As we traveled south through Las Vegas the landscape began to change to high desert with juniper trees making rounded shadows across rounded hills. It was beautiful, yet I felt the familiar melancholy. The New Mexico landscape did that to me—the harsh beauty would mix in my mind with my experiences with how hard it had been to live there. Ambivalence was probably the best word to describe how I felt about New Mexico, and I was confronted with it every time I returned. But right then, it was easier to focus on the beauty of the landscape rather than a psychological puzzle, and I decided to think about it later. I wanted to have a good time with Betty, so I pushed the old feelings aside.

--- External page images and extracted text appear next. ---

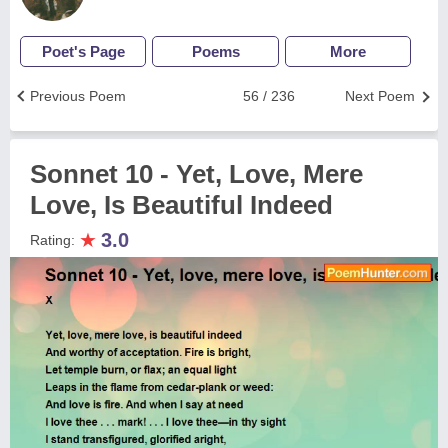
Poet's Page
Poems
More
Previous Poem
56 / 236
Next Poem
Sonnet 10 - Yet, Love, Mere
Love, Is Beautiful Indeed
★
3.0
Rating: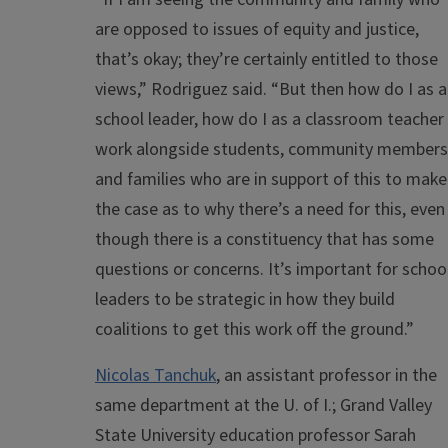
are opposed to issues of equity and justice,
that’s okay; they’re certainly entitled to those
views,” Rodriguez said. “But then how do I as a
school leader, how do I as a classroom teacher
work alongside students, community members
and families who are in support of this to make
the case as to why there’s a need for this, even
though there is a constituency that has some
questions or concerns. It’s important for schoo
leaders to be strategic in how they build
coalitions to get this work off the ground.”
Nicolas Tanchuk
, an assistant professor in the
same department at the U. of I.; Grand Valley
State University education professor Sarah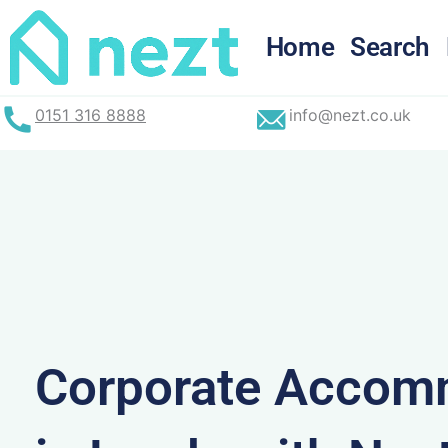
Skip
to
Home
Search
content
0151 316 8888
info@nezt.co.uk
Corporate Accom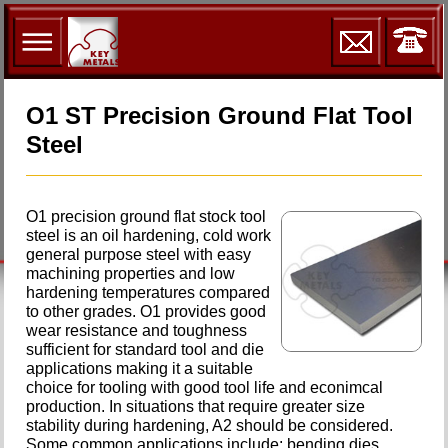
O1 ST Precision Ground Flat Tool
Steel
O1 precision ground flat stock tool
steel is an oil hardening, cold work
general purpose steel with easy
machining properties and low
hardening temperatures compared
to other grades. O1 provides good
wear resistance and toughness
sufficient for standard tool and die
applications making it a suitable
choice for tooling with good tool life and econimcal
production. In situations that require greater size
stability during hardening, A2 should be considered.
Some common applications include: bending dies,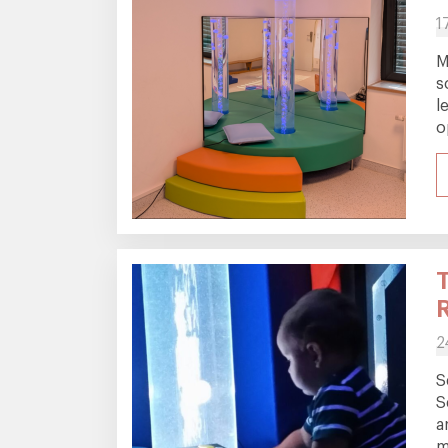
1
M
s
l
o
2
S
S
a
m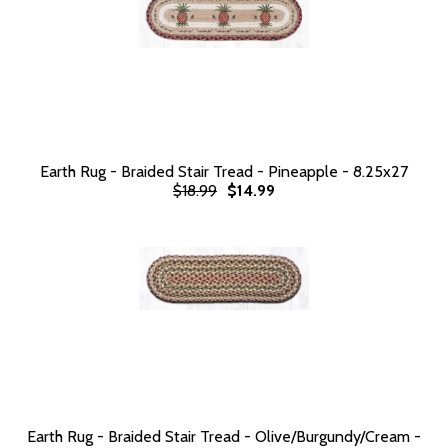
Earth Rug - Braided Stair Tread - Pineapple - 8.25x27
$18.99
$14.99
Earth Rug - Braided Stair Tread - Olive/Burgundy/Cream -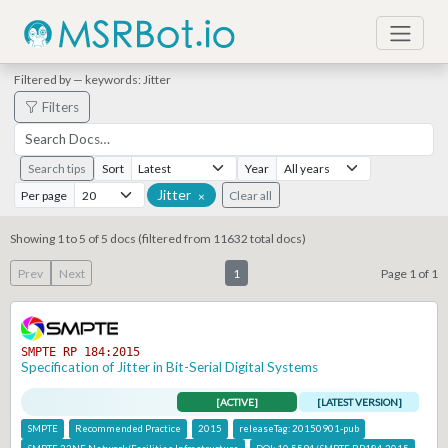
Filtered by — keywords: Jitter
Filters
Search tips
Sort
Year
Jitter
Per page
Clear all
×
Showing 1 to 5 of 5 docs (filtered from 11632 total docs)
Prev
Next
1
Page 1 of 1
SMPTE RP 184:2015
Specification of Jitter in Bit-Serial Digital Systems
[ACTIVE]
[LATEST VERSION]
SMPTE
Recommended Practice
2015
releaseTag:
20150901-pub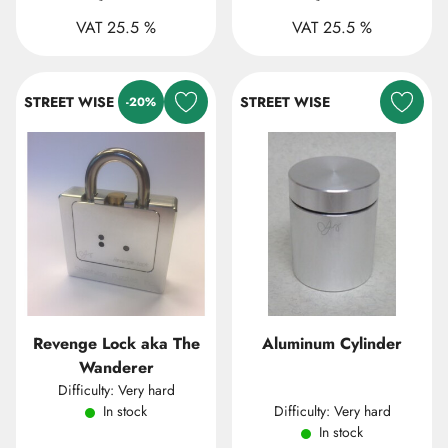
VAT 25.5 %
VAT 25.5 %
STREET WISE
STREET WISE
-20%
Revenge Lock aka The
Aluminum Cylinder
Wanderer
Difficulty: Very hard
In stock
Difficulty: Very hard
In stock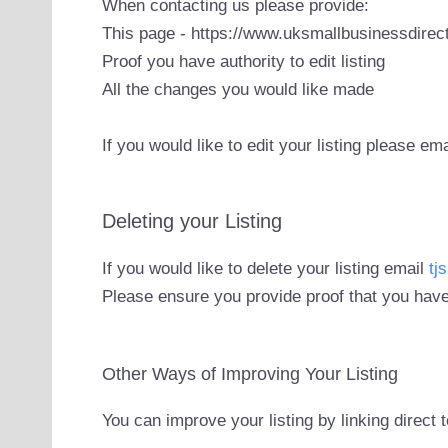
When contacting us please provide:
This page - https://www.uksmallbusinessdirect
Proof you have authority to edit listing
All the changes you would like made
If you would like to edit your listing please em
Deleting your Listing
If you would like to delete your listing email
tj
Please ensure you provide proof that you have
Other Ways of Improving Your Listing
You can improve your listing by linking direct 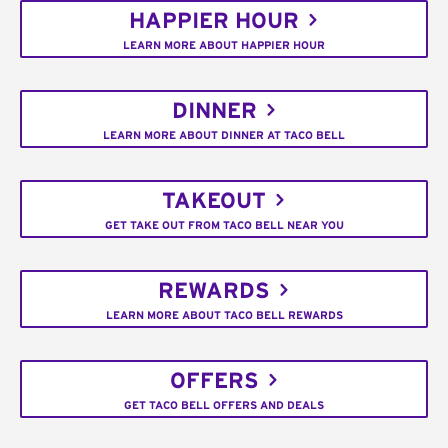
HAPPIER HOUR
LEARN MORE ABOUT HAPPIER HOUR
DINNER
LEARN MORE ABOUT DINNER AT TACO BELL
TAKEOUT
GET TAKE OUT FROM TACO BELL NEAR YOU
REWARDS
LEARN MORE ABOUT TACO BELL REWARDS
OFFERS
GET TACO BELL OFFERS AND DEALS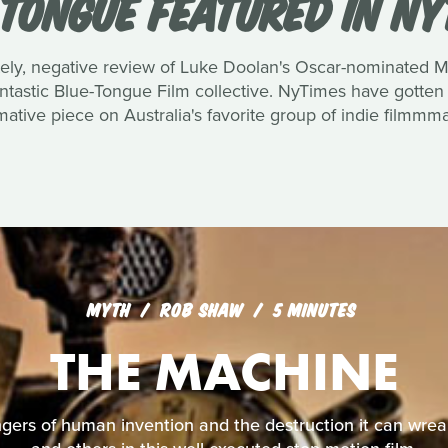
 TONGUE FEATURED IN NY
ately, negative review of Luke Doolan's Oscar-nominated 
tastic Blue-Tongue Film collective. NyTimes have gotten i
mative piece on Australia's favorite group of indie filmmm
MYTH
ROB SHAW
5 MINUTES
THE MACHINE
angers of human invention and the destruction it can wr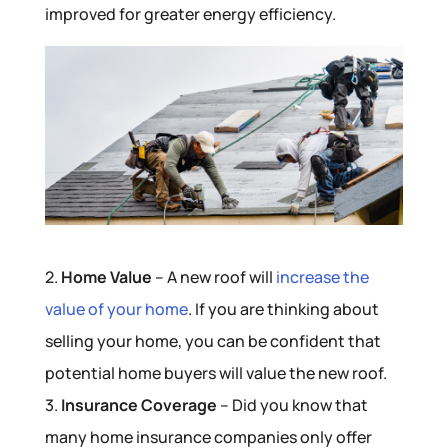
improved for greater energy efficiency.
2.
Home Value
– A new roof will
increase the
value of your home
. If you are thinking about
selling your home, you can be confident that
potential home buyers will value the new roof.
3.
Insurance Coverage
– Did you know that
many home insurance companies only offer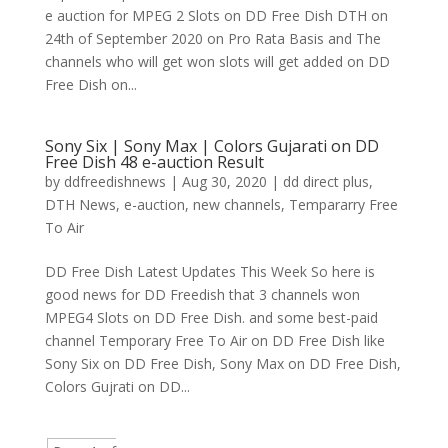
e auction for MPEG 2 Slots on DD Free Dish DTH on
24th of September 2020 on Pro Rata Basis and The
channels who will get won slots will get added on DD
Free Dish on...
Sony Six | Sony Max | Colors Gujarati on DD
Free Dish 48 e-auction Result
by
ddfreedishnews
|
Aug 30, 2020
|
dd direct plus
,
DTH News
,
e-auction
,
new channels
,
Tempararry Free
To Air
DD Free Dish Latest Updates This Week So here is
good news for DD Freedish that 3 channels won
MPEG4 Slots on DD Free Dish. and some best-paid
channel Temporary Free To Air on DD Free Dish like
Sony Six on DD Free Dish, Sony Max on DD Free Dish,
Colors Gujrati on DD...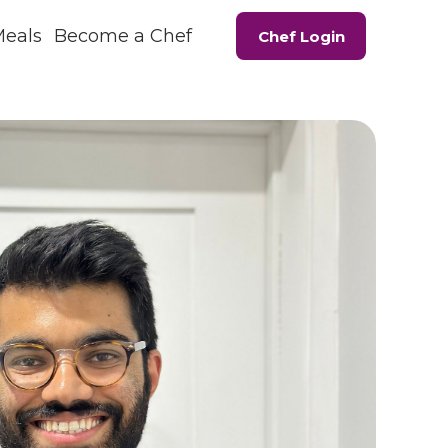
Meals
Become a Chef
Chef Login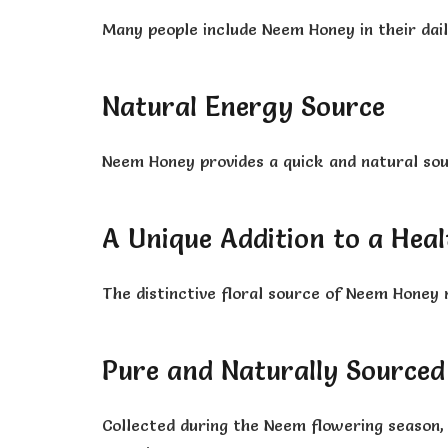
Many people include Neem Honey in their dail
Natural Energy Source
Neem Honey provides a quick and natural sour
A Unique Addition to a Heal
The distinctive floral source of Neem Honey 
Pure and Naturally Sourced
Collected during the Neem flowering season, t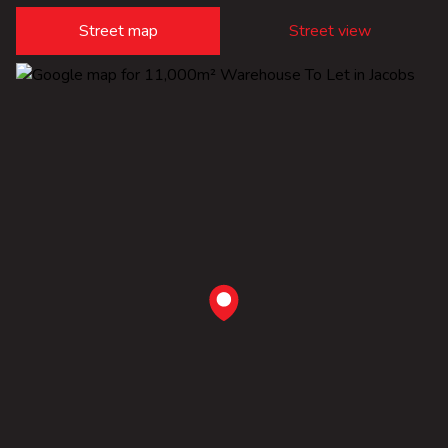
Street map
Street view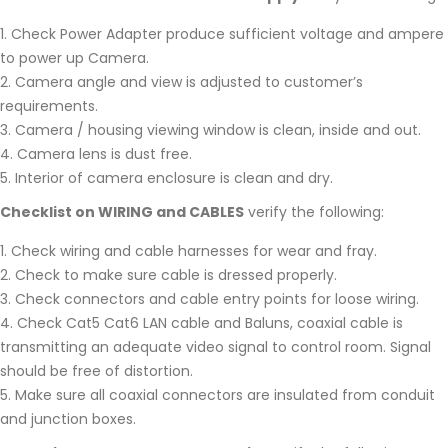
Check Power Adapter produce sufficient voltage and ampere
to power up Camera.
Camera angle and view is adjusted to customer’s
requirements.
Camera / housing viewing window is clean, inside and out.
Camera lens is dust free.
Interior of camera enclosure is clean and dry.
Checklist on WIRING and CABLES
verify the following:
Check wiring and cable harnesses for wear and fray.
Check to make sure cable is dressed properly.
Check connectors and cable entry points for loose wiring.
Check Cat5 Cat6 LAN cable and Baluns, coaxial cable is
transmitting an adequate video signal to control room. Signal
should be free of distortion.
Make sure all coaxial connectors are insulated from conduit
and junction boxes.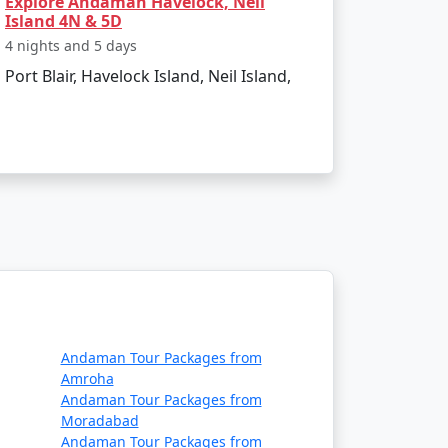
Explore Andaman Havelock, Neil
Island 4N & 5D
4 nights and 5 days
Port Blair, Havelock Island, Neil Island,
ing the natural wonders of Neil Island. With
. Start planning your island getaway today!
ount Available
Andaman Tour Packages from
Price per person
Amroha
Andaman Tour Packages from
Rs. 4999
Moradabad
Andaman Tour Packages from
Rs. 9999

Betty Huckleston was a good sounding board, and as we continued our rambling talk about Shannon and Barry, she, too, became convinced that things didn’t add up. She was intent on finding out what we could, and volunteered to contact one of her newspaper colleagues in Santa Fe just to see what she could find out about the real estate scene in northern New Mexico. Maybe she could get a lead on where Barry Correda used to work, or if Shannon had worked at an agency, where we could track down someone to talk to.
At the Hwy 285 exit to Clines Corners, we finally turned off the interstate. After unloading Betty in Galisteo I headed back up Hwy 285, and turned left onto Avenida Vista Grande into Eldorado, a community southeast of Santa Fe, where I was staying with friends Tom and Amy Murphy. The road turned west and I followed it to their house, a passive solar adobe that I had long admired for its simplicity and comfort. Its mud walls glowed golden red in the sunset as I arrived.
In their garden—coyote-fenced to keep the rabbits out—Amy and I picked chiles and squash for calabacitas while Tom grilled ribs over an open fire pit next to the flagstone patio. Their adobe sat by itself on a slight rise, and in the blue evening gloom we could still see for miles across the desert towards the southwest to the steel grey Ortíz Mountains and the paler Sandías outside of Albuquerque humped up behind them. After dinner, we sat in the open door of Tom’s woodworking shop, sipping hot tea; smelling the cedar, fir, and rosewood stacked neatly in bins ready for Tom’s craft; and listening to the desert night. The Murphys were the kind of friends you could sit with for a long time in comfortable silence; and the enveloping darkness was like a meditation. That night, New Mexico was again for me an ancient, familiar, welcoming place.